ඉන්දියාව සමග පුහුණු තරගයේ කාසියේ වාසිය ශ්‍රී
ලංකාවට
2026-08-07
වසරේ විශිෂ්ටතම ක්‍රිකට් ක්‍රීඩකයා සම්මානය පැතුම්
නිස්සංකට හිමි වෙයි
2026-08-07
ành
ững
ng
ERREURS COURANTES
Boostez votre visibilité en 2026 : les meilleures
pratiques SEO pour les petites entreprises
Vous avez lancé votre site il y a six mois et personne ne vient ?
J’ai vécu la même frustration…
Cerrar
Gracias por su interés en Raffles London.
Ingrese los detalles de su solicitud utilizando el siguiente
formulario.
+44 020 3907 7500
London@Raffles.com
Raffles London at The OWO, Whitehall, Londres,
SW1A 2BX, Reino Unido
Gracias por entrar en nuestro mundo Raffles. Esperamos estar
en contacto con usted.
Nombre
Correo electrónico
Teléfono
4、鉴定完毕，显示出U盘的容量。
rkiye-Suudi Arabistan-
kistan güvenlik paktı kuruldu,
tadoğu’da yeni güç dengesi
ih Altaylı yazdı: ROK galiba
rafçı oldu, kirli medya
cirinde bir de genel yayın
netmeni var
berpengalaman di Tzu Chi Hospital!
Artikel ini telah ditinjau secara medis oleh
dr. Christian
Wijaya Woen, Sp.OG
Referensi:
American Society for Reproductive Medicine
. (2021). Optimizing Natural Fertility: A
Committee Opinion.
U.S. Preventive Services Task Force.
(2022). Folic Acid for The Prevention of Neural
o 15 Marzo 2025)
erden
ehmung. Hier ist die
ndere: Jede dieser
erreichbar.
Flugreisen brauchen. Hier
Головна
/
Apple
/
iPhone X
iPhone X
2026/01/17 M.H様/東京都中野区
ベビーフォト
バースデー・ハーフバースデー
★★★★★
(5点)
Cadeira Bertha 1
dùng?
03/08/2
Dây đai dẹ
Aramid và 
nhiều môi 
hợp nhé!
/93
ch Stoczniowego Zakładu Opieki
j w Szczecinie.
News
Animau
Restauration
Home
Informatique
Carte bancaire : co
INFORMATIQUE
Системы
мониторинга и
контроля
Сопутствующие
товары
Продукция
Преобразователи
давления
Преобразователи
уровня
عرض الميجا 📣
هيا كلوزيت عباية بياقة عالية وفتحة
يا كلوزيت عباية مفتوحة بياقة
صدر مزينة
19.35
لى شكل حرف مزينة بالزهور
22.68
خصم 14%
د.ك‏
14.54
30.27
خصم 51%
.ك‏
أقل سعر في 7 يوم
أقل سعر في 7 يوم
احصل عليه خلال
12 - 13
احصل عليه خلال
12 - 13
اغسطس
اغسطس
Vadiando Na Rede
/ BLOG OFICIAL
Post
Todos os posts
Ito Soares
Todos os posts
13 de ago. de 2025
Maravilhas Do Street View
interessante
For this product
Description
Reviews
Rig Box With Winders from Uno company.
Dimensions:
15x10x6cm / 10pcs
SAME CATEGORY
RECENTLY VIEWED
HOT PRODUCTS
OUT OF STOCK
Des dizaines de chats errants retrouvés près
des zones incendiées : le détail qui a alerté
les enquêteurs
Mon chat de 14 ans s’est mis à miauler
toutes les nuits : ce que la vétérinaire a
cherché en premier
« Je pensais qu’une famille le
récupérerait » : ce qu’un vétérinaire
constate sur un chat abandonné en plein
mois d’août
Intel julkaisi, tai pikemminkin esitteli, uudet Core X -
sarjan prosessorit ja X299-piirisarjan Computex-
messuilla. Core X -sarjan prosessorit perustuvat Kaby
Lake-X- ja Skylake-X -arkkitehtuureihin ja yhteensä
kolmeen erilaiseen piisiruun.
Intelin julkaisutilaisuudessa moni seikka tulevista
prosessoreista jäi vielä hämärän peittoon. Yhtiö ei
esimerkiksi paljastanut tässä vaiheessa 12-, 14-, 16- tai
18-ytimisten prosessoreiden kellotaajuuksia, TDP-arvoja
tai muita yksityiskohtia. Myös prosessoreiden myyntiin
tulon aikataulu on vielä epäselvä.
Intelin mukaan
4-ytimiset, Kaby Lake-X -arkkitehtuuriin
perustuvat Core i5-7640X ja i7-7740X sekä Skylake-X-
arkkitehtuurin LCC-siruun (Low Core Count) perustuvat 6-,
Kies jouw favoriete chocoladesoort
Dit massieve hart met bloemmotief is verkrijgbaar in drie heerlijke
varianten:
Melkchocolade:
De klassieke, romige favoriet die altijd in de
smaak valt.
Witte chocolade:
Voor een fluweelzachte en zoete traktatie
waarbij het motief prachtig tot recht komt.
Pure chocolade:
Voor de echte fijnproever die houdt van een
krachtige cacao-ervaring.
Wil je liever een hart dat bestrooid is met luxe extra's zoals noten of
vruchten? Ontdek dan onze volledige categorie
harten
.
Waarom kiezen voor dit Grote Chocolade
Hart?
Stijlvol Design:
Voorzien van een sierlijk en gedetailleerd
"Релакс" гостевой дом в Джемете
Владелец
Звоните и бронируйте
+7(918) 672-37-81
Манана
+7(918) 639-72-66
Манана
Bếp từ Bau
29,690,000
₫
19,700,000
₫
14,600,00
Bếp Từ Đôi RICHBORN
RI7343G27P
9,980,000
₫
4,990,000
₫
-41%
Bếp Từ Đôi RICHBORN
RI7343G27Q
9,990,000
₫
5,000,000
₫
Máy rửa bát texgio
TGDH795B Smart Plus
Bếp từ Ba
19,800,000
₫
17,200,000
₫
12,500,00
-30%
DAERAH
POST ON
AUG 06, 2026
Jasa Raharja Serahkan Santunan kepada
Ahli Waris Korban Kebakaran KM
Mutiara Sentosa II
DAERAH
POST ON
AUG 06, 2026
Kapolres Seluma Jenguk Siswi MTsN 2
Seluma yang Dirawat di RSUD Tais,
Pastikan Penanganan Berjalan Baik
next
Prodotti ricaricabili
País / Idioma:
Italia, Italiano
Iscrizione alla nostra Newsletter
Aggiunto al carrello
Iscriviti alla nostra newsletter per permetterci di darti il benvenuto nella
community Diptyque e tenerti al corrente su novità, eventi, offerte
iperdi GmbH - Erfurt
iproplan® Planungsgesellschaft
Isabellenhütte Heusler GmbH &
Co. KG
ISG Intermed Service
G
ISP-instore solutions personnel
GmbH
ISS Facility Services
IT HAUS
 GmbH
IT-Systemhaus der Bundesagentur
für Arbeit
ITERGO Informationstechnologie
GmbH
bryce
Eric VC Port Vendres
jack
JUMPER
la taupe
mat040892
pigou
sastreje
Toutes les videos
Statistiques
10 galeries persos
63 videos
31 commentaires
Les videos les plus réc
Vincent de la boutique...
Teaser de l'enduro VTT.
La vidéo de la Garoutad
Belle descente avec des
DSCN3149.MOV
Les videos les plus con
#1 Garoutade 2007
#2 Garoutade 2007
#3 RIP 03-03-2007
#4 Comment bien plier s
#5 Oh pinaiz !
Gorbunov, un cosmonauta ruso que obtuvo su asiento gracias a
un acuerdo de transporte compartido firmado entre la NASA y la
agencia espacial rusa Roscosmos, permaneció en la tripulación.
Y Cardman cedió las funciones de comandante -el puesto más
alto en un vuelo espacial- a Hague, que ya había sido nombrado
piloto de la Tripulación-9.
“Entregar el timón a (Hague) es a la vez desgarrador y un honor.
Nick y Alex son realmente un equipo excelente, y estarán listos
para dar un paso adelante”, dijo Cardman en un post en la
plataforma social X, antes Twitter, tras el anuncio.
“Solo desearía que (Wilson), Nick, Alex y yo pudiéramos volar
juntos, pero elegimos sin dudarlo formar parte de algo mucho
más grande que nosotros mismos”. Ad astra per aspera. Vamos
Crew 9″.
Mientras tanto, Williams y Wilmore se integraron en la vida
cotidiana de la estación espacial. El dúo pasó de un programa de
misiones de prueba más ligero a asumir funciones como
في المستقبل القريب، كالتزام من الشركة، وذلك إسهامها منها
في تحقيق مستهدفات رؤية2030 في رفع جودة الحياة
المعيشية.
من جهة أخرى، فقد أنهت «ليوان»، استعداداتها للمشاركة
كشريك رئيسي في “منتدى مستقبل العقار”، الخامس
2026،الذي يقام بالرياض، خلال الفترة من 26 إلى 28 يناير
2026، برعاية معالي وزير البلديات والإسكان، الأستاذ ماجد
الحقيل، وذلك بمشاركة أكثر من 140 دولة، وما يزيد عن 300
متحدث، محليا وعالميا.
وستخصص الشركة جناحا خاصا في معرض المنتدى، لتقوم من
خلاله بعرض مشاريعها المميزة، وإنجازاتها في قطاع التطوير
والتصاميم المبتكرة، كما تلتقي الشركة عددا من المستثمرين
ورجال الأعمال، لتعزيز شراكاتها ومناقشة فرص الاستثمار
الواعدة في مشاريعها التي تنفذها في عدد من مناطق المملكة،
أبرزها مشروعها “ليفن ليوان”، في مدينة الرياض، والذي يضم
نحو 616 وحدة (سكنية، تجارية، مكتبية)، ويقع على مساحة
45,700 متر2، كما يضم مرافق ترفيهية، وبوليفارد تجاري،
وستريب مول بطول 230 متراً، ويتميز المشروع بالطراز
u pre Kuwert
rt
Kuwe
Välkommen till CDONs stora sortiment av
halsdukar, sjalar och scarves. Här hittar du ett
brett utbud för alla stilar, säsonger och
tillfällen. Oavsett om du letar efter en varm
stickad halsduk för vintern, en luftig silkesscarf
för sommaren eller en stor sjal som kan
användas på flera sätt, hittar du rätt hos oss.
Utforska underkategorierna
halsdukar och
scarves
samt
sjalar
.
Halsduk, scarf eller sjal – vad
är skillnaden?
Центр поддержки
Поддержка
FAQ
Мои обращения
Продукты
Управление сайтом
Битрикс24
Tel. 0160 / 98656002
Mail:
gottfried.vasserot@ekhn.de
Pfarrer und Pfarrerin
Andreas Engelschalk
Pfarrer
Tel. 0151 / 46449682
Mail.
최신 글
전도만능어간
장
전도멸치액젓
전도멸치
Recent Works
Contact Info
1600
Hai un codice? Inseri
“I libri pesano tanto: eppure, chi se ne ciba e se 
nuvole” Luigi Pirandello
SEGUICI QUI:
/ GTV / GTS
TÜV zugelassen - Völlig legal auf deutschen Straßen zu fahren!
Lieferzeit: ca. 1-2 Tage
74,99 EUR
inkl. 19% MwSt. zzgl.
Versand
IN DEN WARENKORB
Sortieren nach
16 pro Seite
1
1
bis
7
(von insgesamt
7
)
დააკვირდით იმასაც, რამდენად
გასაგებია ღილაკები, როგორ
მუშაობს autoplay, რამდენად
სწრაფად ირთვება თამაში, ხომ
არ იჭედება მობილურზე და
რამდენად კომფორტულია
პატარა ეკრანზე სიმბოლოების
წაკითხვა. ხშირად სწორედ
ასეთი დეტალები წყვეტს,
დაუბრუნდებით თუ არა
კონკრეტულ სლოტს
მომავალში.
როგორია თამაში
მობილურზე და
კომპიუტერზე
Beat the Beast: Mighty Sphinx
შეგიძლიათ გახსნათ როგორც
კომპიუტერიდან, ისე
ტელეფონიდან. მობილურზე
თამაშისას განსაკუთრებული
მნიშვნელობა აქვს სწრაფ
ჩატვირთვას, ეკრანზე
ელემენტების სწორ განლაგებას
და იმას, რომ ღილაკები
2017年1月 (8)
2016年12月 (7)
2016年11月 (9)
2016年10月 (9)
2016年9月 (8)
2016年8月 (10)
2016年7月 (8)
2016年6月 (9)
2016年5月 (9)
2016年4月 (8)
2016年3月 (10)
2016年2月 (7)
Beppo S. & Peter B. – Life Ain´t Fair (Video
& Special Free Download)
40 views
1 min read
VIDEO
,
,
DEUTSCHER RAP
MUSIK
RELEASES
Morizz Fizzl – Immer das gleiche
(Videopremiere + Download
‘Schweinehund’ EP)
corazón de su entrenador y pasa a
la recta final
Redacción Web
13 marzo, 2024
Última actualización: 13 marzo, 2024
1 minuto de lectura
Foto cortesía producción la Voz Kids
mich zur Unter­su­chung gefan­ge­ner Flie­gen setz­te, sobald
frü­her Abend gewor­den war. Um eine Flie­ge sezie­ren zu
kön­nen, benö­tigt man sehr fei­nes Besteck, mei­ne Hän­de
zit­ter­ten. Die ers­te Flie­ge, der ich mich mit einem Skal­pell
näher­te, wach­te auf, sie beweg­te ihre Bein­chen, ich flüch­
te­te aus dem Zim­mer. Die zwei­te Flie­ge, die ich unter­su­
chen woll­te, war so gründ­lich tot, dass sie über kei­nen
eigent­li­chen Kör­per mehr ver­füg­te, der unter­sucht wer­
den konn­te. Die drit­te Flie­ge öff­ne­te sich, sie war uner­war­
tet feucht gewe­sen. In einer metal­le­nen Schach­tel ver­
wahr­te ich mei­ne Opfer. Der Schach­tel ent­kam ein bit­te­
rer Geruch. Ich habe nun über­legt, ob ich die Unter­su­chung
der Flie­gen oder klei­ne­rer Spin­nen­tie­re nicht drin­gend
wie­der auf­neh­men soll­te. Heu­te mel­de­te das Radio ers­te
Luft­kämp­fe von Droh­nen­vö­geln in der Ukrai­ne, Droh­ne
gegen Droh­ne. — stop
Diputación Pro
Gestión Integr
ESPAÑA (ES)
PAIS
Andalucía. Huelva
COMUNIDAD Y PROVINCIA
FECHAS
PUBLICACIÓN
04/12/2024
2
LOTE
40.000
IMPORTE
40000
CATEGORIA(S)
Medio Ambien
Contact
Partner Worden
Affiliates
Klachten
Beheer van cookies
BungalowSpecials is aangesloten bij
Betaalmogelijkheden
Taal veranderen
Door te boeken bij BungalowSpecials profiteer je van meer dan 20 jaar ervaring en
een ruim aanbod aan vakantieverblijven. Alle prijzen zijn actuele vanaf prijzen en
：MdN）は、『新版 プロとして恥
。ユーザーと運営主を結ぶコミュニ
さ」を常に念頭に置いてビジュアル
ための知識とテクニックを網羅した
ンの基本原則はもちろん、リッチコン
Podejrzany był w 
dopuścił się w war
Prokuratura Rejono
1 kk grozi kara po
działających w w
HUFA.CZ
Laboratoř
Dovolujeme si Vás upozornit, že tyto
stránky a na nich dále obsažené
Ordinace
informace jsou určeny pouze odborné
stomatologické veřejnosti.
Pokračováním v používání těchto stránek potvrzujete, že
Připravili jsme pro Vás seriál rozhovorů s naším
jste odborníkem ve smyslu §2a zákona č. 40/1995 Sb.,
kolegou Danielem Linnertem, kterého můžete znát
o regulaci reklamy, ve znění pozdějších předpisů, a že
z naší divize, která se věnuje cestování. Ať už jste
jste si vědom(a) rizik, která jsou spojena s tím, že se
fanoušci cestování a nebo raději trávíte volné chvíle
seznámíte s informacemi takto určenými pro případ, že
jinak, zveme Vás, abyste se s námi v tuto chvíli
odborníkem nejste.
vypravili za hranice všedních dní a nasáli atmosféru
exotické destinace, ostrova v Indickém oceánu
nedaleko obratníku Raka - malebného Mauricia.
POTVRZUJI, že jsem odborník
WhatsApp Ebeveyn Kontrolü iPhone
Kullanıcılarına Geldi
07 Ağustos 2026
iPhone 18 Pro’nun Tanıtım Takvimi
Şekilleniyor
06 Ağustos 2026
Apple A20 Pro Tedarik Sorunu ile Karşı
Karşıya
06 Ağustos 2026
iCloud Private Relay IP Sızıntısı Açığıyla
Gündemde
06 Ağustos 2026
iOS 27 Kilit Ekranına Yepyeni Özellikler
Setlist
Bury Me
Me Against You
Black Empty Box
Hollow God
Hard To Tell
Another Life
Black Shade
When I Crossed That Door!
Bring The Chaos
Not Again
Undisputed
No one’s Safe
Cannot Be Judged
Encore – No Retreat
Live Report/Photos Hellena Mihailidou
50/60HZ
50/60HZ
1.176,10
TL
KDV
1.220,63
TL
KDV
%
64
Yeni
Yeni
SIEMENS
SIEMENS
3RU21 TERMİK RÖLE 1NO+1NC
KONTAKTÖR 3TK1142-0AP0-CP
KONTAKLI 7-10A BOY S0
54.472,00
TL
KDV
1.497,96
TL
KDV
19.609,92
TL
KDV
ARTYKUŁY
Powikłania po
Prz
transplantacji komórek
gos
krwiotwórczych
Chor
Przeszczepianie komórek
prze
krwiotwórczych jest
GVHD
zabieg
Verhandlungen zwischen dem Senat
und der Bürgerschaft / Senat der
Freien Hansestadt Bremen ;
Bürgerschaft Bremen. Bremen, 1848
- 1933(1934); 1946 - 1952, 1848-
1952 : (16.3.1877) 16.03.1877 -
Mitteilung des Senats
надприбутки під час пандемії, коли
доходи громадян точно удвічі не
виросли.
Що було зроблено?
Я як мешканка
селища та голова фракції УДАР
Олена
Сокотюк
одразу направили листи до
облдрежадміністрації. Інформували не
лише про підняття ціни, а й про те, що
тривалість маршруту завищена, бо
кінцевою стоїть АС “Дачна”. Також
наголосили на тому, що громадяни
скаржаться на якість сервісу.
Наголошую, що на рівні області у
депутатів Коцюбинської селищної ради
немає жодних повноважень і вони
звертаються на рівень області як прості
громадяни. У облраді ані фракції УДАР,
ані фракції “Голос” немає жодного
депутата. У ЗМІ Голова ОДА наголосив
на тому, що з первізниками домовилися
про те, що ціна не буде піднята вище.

### Job:
Copy exactly the stretch of data above from the line with "კომპიუტერზე" through the line with "2016年5月 (9)", and omit all other lines.

### Worked solution:
კომპიუტერზე
Beat the Beast: Mighty Sphinx
შეგიძლიათ გახსნათ როგორც
კომპიუტერიდან, ისე
ტელეფონიდან. მობილურზე
თამაშისას განსაკუთრებული
მნიშვნელობა აქვს სწრაფ
ჩატვირთვას, ეკრანზე
ელემენტების სწორ განლაგებას
და იმას, რომ ღილაკები
2017年1月 (8)
2016年12月 (7)
2016年11月 (9)
2016年10月 (9)
2016年9月 (8)
2016年8月 (10)
2016年7月 (8)
2016年6月 (9)
2016年5月 (9)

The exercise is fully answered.